Amran menilai praktik ini menjadi salah satu penyebab harga beras melambung tidak wajar. Ia mencontohkan, beras yang seharusnya dijual Rp 12 ribu per kilogram justru dilepas ke pasar dengan harga Rp17 ribu hanya karena dilabeli premium.
“Labelnya premium-medium, tetapi sebenarnya beras yang ada adalah itu beras biasa,” ujarnya di Jakarta, Jumat (15/8/2025).
Menurut Amran, tingginya patahan menurunkan mutu beras karena memengaruhi tekstur, rasa, dan nilai jual. Standar Nasional Indonesia (SNI) pun membatasi kadar patahan agar kualitas tetap terjaga.
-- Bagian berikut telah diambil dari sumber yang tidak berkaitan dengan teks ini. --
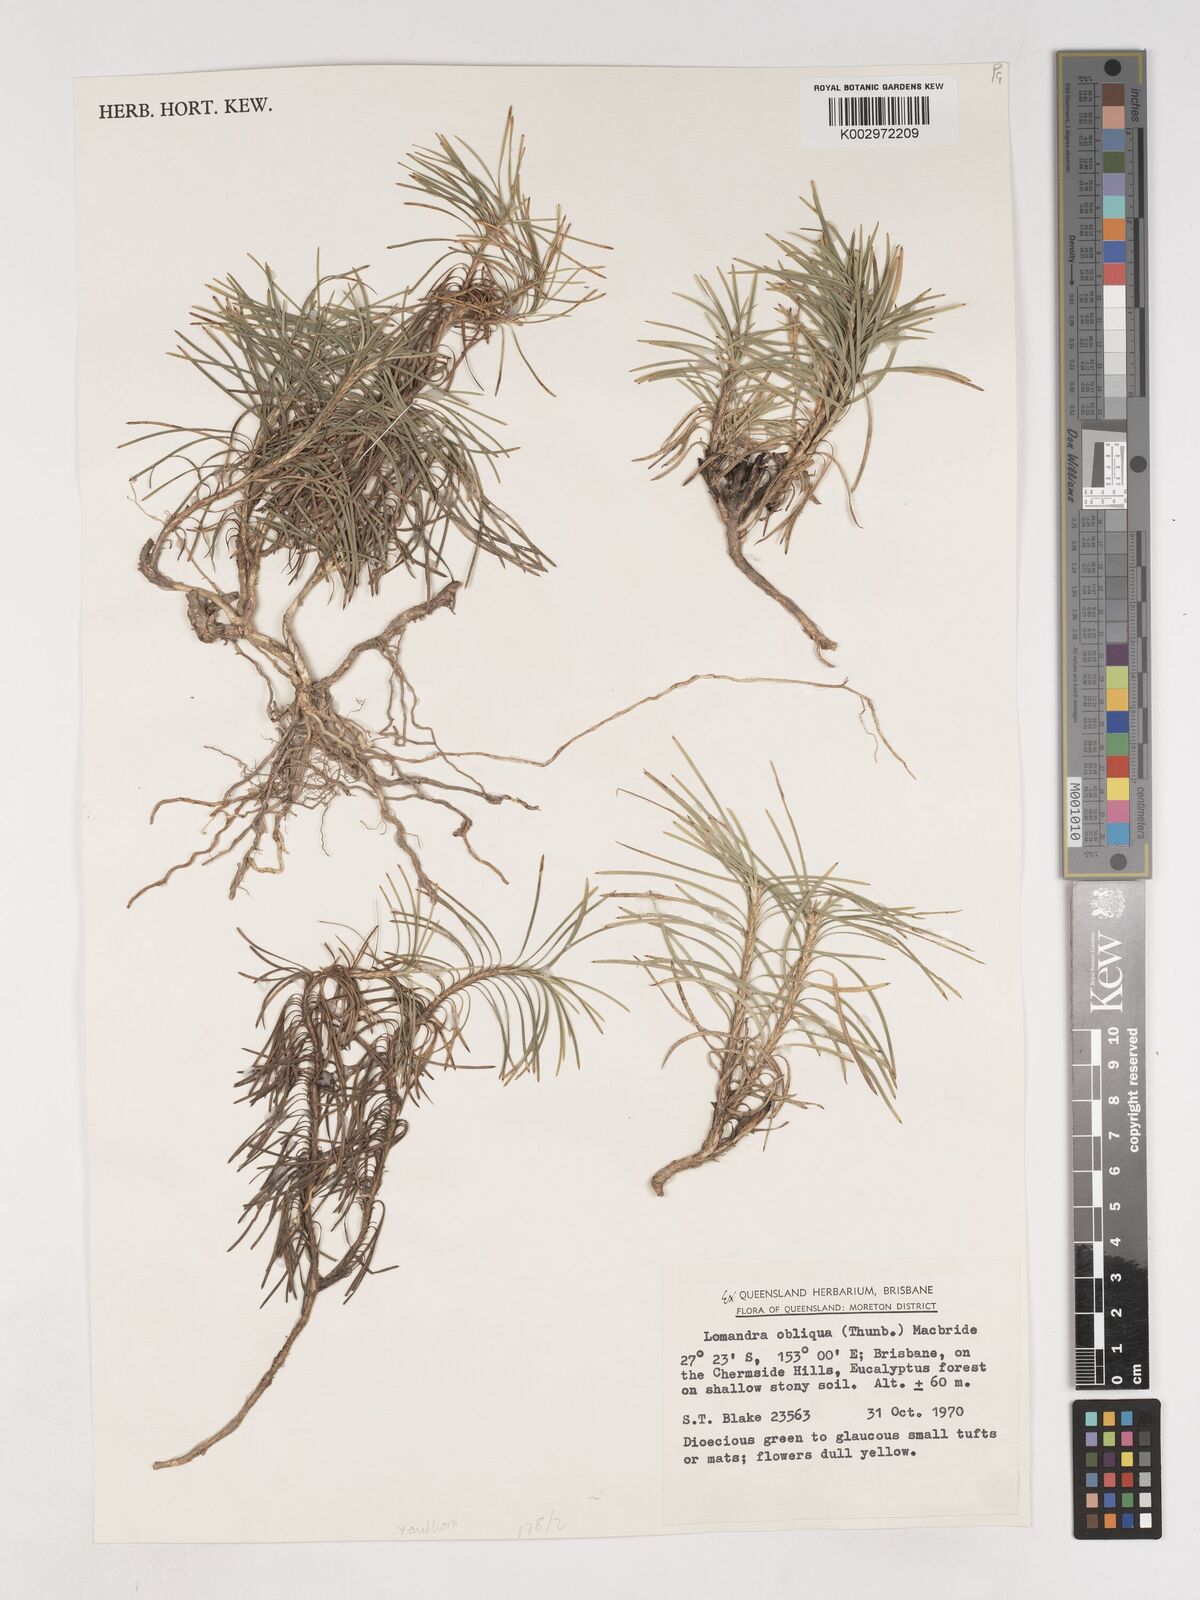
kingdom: Plantae
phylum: Tracheophyta
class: Liliopsida
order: Asparagales
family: Asparagaceae
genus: Lomandra
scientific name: Lomandra obliqua
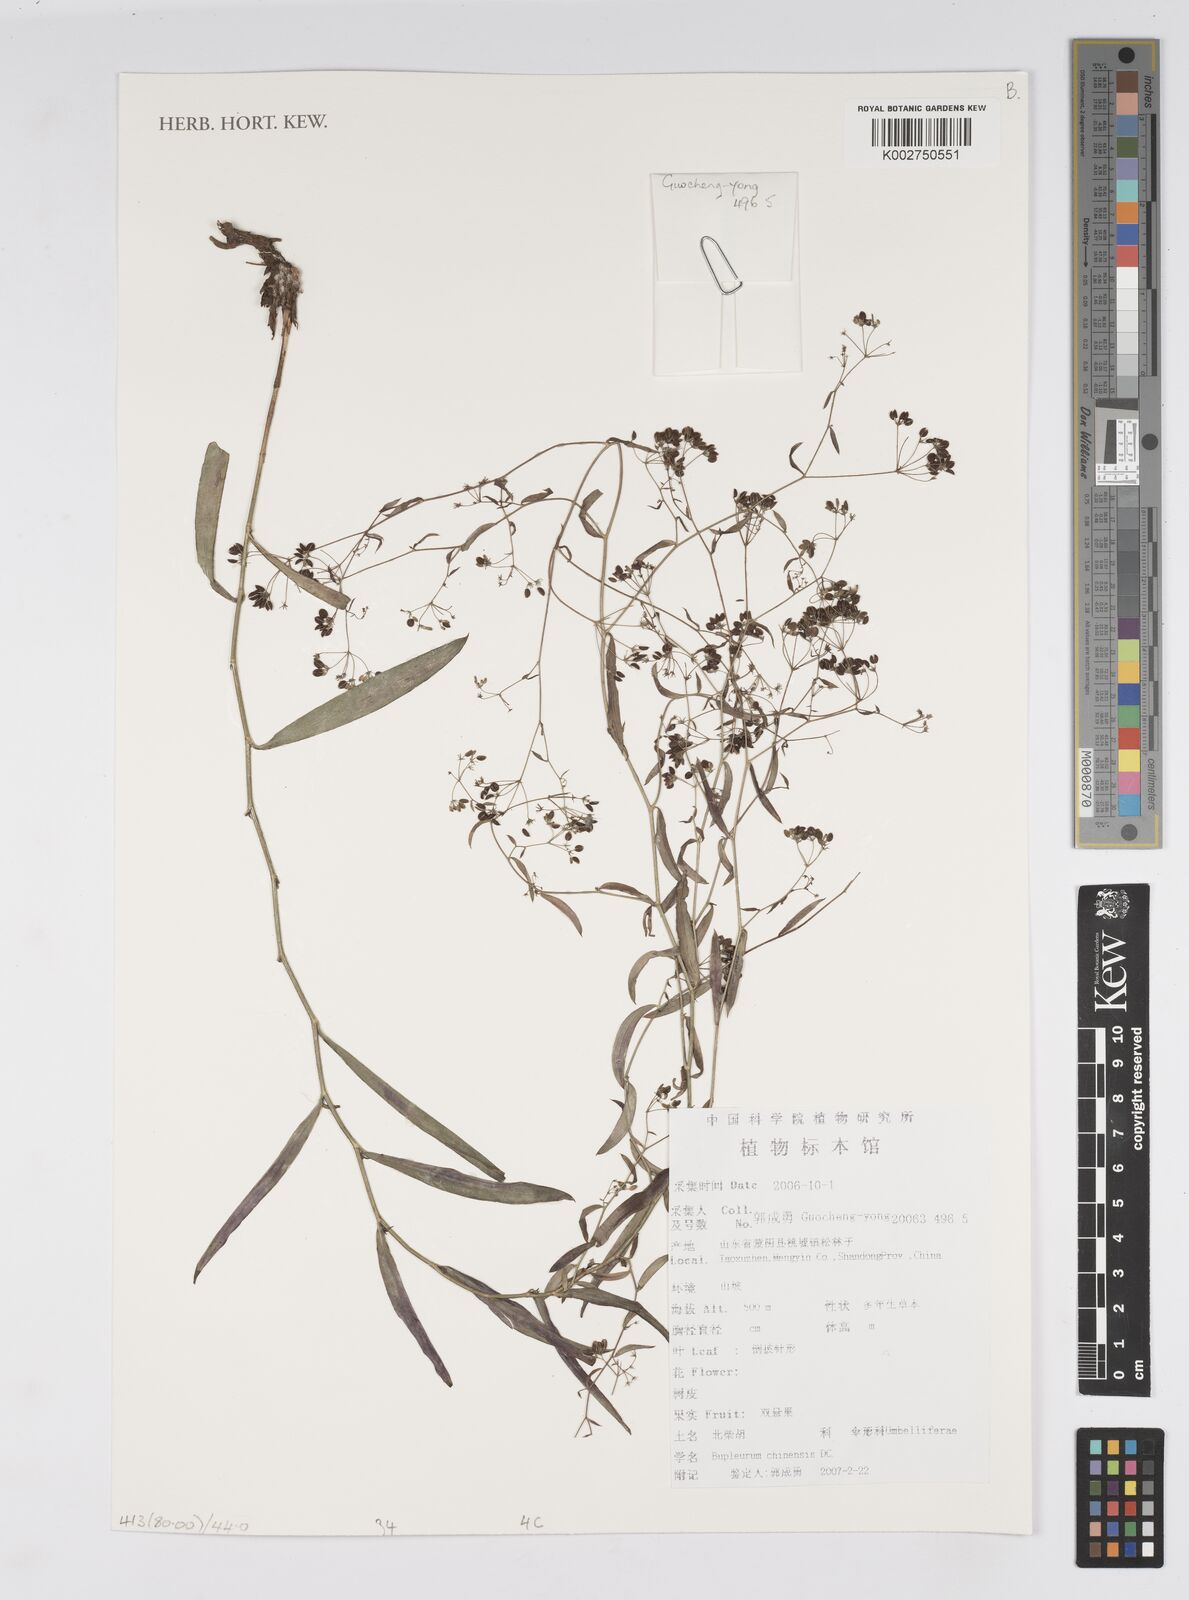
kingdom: Plantae
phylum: Tracheophyta
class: Magnoliopsida
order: Apiales
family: Apiaceae
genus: Bupleurum
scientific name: Bupleurum chinense
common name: Bupleurum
Sementara itu, Satgas Pangan Polri telah menetapkan tiga tersangka dalam kasus dugaan manipulasi mutu dan takaran beras oleh PT Padi Indonesia Maju (PIM) Wilmar. Pelanggaran ditemukan pada empat merek beras produksi perusahaan tersebut, yakni Sania, Fortune, Sovia, dan SIIP.
Ketua Satgas Pangan Polri Brigjen Helfi Assegaf menjelaskan, tiga tersangka yang ditetapkan adalah S (Presiden Direktur PT PIM), Al (Kepala Pabrik), dan DO (Kepala QC). Mereka diduga melanggar UU Perlindungan Konsumen karena memperdagangkan beras tidak sesuai standar mutu dan label kemasan.